**Document segment**

= Beginning of Section =

R/histories.R

Defines functions make_histories visit_sum lagavg cumavg lagged

Documented in cumavg lagavg lagged make_histories visit_sum

#' History functions
#'
#' These functions create new columns in an input data table for covariate histories. Users must specify which covariates are to be used in the history functions.
#'
#' \code{lagged} creates new columns for lagged versions of existing
#' variables in the dataset. The user must specify which variables are to be lagged.
#'
#' \code{cumavg} creates new columns for the cumulative average up until
#' time \eqn{t} of existing variables in the dataset.
#'
#' \code{lagavg} creates new columns for the "lagged cumulative average"

= End of Section =

**Required tasks**
(a) In the R history functions documentation, what does \code{cumavg} create?
(b) Reproduce the passage of the history functions documentation starting at "R/histories.R" and ending at "to be lagged.".

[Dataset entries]
= Beginning of Section =

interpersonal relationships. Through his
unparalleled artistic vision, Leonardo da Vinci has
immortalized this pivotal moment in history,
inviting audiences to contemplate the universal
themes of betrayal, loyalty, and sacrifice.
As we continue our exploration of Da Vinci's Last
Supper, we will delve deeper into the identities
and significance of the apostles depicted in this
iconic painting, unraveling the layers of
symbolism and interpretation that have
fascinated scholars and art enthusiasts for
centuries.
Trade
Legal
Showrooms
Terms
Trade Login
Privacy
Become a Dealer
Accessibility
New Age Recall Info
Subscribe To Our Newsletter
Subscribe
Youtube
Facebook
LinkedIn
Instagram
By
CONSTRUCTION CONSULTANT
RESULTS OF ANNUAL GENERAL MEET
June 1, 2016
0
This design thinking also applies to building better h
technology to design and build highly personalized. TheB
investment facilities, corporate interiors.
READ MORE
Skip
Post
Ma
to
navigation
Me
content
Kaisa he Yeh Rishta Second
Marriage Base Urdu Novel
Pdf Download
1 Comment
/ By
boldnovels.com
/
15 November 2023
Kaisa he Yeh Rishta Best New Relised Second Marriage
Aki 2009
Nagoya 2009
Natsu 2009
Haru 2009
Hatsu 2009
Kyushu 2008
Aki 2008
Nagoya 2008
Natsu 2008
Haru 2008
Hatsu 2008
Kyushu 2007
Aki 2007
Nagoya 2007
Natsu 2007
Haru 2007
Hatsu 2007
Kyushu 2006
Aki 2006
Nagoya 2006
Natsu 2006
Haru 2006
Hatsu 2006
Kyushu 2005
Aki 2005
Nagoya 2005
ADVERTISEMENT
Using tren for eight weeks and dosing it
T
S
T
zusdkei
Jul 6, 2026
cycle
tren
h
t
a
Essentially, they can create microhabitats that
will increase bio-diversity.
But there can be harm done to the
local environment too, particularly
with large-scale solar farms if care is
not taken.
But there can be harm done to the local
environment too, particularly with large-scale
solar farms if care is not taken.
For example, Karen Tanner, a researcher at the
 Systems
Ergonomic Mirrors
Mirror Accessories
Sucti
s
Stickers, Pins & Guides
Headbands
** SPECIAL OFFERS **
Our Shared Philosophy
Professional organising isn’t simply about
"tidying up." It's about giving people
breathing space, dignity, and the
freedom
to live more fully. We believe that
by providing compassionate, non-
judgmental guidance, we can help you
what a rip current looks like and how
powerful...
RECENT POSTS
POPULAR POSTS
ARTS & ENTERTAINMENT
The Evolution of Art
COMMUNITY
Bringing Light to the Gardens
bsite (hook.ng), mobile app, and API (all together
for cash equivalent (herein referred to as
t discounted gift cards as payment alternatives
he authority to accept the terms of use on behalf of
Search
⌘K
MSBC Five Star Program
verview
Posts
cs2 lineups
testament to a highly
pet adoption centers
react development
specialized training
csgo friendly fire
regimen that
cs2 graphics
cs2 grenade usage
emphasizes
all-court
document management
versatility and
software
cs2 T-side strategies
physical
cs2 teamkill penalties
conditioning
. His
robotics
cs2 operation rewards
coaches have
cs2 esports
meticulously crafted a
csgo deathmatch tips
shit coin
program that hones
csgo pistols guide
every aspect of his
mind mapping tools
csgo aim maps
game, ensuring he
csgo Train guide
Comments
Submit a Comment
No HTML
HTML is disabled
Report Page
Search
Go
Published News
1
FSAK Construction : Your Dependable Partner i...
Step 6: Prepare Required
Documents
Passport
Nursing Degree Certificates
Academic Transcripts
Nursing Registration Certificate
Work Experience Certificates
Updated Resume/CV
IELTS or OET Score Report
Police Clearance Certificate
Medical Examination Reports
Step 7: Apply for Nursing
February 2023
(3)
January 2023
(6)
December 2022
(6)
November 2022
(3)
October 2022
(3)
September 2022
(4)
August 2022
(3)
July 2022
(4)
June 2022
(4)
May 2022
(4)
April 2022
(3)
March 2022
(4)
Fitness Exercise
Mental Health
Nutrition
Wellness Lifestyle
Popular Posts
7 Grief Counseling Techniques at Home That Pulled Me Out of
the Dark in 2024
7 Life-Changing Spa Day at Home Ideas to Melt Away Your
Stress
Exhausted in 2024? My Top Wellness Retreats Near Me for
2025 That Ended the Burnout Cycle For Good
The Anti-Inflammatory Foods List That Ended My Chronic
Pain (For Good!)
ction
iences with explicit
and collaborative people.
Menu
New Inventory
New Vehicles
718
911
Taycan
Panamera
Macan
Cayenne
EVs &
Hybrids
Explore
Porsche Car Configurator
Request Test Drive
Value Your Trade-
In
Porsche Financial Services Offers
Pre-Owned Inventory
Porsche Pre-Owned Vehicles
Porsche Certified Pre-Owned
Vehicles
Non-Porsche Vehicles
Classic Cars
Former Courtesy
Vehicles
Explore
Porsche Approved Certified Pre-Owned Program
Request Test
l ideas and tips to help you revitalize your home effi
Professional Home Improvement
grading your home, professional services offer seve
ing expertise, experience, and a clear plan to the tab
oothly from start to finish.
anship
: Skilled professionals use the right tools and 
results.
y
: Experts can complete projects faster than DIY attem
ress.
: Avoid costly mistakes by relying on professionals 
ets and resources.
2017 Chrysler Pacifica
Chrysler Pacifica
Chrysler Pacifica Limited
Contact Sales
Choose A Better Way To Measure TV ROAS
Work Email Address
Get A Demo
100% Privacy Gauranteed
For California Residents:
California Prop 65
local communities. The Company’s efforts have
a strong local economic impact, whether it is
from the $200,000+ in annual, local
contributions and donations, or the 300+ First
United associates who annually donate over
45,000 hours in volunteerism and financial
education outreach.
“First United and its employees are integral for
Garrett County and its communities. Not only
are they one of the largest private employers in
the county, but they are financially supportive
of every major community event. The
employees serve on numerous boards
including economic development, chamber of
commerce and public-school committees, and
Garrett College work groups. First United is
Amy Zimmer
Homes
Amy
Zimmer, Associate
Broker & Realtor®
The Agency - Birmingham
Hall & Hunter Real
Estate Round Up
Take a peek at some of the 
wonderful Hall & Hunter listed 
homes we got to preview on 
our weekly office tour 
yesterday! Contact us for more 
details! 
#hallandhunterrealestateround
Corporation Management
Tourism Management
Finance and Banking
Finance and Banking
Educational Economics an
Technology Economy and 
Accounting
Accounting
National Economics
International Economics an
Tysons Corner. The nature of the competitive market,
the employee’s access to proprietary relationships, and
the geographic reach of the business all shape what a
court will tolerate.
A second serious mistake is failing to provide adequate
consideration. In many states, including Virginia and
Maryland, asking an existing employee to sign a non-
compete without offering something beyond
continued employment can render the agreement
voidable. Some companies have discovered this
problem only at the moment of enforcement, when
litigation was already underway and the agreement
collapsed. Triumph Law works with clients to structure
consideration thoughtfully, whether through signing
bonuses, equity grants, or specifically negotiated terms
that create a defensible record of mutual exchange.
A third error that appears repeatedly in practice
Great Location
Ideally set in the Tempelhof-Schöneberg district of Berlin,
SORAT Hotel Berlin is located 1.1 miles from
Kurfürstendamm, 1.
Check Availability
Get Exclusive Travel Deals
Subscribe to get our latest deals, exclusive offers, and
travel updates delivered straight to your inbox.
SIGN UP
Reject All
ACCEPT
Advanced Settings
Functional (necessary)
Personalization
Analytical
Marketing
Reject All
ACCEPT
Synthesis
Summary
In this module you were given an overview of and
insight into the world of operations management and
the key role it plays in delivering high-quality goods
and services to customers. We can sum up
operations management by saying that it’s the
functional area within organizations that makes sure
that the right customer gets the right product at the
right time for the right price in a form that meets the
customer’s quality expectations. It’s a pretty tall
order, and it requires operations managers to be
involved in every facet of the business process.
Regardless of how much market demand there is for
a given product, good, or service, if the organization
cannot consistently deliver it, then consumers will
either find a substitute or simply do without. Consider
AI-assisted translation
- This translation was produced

= End of Section =

**Answers given**
(a) New columns for the cumulative average up until time t of existing variables in the dataset.

(b)
R/histories.R

Defines functions make_histories visit_sum lagavg cumavg lagged

Documented in cumavg lagavg lagged make_histories visit_sum

#' History functions
#'
#' These functions create new columns in an input data table for covariate histories. Users must specify which covariates are to be used in the history functions.
#'
#' \code{lagged} creates new columns for lagged versions of existing
#' variables in the dataset. The user must specify which variables are to be lagged.